From meeting Musk to the UN, Netanyahu’s US roadshow was paved with Israel normalisation

From meeting Musk to the UN, Netanyahu’s US roadshow was paved with Israel normalisation
6 min read
29 Sep, 2023
With growing protest in Israel over his judicial coup, Netanyahu went on a US tour in a bid to both silence criticism & strengthen Israel normalisation. Unfortunately, he faced little accountability along the way, writes Richard Silverstein.
Israel Prime Minister Benjamin Netanyahu speaks at the 78th Session of the General Assembly of the UN. [GETTY]

Over the past two weeks, Israeli Prime Minister Benjamin Netanyahu has brought his US road show from coast to coast. It started at Elon Musk’s Tesla plant in northern California, and ended in New York.

In the Golden State, Netanyahu made a pilgrimage to one of the world’s richest men and technology guru. He did so because both men faced controversies and the visit offered each of them validation aimed at silencing critics.

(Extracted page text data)

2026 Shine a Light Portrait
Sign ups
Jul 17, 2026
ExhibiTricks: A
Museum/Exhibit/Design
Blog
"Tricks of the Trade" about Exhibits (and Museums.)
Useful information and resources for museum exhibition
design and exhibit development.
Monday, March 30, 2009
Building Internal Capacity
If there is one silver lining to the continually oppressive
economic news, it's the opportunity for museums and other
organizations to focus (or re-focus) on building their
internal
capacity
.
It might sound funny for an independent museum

▶ **Exercise tasks**
a) Extract every line of the listing that contains the word "resources".
b) Resume the article on Netanyahu's US tour from where it stops.

▶ **Results of the exercise**
a)
Useful information and resources for museum exhibition

b)
Silencing criticism

Netanyahu has mounted an anti-democracy coup in Israel, seeking to destroy the judicial branch of government and cancel the power of the state legal system. It, on the other hand, threatens to hold him to account for multiple charges of bribery and conspiracy.

Recently, the Israeli Supreme Court, the focus of the ire of the Israeli far right, heard legal arguments from the government and its opponents. It could rule to overturn the “reforms” or approve them. It could uphold current law which would disqualify the Israeli prime minister from office if he is convicted. Or, it could approve the proposed anti-judicial law which would permit him to remain prime minister, even if convicted.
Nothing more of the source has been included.